Professor Wayne Hall commented on the ‘modest’ impacts of population genomic screening in October last year in the prestigious PLoS journal (open access, yeah!!)
After reading last Friday’s BJSM blog relating to Prof Tim Caulfield’s ‘Deflating the Genomics Bubble’ paper in Science,’ Prof Hall provided this first-hand background story to his PLoS paper:
The aim of our paper was to encourage advocates of population genomic screening to be more appropriately modest about its likely impacts on population health. We were prompted to write the article by the advocacy of genetic screening of whole populations for susceptibility to common diseases. This advocacy continues despite a failure of GWAs to identify major susceptibility alleles for most common diseases and prospective studies showing that genomic risk information rarely improves on phenotypic information in predicting disease risk.

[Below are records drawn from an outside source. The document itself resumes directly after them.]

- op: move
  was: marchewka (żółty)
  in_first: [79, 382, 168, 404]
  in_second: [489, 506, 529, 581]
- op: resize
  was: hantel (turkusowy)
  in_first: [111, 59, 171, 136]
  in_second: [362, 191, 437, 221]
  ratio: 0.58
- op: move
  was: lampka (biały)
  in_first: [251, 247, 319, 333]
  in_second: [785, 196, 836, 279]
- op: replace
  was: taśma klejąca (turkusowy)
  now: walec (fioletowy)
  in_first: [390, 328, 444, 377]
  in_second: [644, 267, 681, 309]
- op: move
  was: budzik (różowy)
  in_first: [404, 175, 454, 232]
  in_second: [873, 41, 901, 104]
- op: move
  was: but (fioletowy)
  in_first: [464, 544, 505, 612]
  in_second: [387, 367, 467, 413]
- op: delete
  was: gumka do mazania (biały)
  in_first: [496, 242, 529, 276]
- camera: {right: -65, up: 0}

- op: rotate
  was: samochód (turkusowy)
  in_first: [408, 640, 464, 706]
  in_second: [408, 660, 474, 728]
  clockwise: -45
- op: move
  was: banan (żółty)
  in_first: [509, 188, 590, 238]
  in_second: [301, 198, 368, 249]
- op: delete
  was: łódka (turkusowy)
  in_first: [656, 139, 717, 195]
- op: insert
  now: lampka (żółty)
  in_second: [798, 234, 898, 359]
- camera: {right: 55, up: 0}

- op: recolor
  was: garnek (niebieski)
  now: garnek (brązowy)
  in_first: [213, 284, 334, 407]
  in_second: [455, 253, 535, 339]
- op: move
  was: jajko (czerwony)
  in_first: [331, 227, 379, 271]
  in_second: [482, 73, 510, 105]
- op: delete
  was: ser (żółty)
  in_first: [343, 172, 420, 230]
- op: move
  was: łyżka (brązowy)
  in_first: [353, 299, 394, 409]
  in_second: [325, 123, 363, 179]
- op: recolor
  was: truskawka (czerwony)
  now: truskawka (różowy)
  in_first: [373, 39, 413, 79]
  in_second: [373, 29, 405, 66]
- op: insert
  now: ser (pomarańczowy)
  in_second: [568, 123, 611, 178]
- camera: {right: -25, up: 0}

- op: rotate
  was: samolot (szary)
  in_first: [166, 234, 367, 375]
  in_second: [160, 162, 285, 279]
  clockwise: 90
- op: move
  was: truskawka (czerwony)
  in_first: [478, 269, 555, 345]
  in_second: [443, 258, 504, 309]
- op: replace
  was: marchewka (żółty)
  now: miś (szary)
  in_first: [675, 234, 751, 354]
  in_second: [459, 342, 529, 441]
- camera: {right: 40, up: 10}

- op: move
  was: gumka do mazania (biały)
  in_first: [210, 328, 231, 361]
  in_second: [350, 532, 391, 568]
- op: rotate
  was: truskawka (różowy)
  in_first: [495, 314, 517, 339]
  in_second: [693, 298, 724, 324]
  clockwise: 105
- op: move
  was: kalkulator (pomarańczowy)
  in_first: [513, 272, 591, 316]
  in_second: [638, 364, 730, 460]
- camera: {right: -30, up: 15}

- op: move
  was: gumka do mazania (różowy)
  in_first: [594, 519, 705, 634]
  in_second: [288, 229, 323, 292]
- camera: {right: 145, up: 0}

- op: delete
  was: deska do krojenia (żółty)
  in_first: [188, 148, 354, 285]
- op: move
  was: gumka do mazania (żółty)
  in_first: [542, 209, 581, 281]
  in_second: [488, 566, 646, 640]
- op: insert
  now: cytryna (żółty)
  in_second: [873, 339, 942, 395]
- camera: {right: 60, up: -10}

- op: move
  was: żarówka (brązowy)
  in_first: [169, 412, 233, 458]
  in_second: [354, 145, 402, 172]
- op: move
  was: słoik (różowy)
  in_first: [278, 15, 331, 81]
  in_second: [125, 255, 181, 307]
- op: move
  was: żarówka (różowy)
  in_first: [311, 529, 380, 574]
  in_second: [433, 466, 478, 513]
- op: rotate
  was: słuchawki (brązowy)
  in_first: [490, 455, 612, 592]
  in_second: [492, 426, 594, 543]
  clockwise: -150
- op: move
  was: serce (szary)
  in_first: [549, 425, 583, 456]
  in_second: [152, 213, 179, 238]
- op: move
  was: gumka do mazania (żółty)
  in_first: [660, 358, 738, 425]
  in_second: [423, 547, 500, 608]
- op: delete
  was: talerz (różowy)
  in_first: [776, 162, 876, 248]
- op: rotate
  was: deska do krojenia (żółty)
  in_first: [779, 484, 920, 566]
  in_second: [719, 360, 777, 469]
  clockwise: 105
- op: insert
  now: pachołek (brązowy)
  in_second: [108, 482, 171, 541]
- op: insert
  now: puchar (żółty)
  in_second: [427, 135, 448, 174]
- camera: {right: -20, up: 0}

We wanted to draw genomics advocates’ attention to the lack of evidence in support of key assumptions underlying their approach, namely, that there are cost-effective interventions for the minority of the population who screen at high genetic risk for these diseases; that genetic risk prediction and intervention is more cost-effective than population level interventions that aim to reduce exposure to known risk factors, such as cigarette smoking, risky alcohol consumption, a lack of exercise and poor diet; or that genetic risk information will motivate the behaviour change required to reduce disease risk. We were also concerned to discuss the ways in which genomic risk information may be misused by the alcohol, food, and tobacco industries to undermine effective public health policies.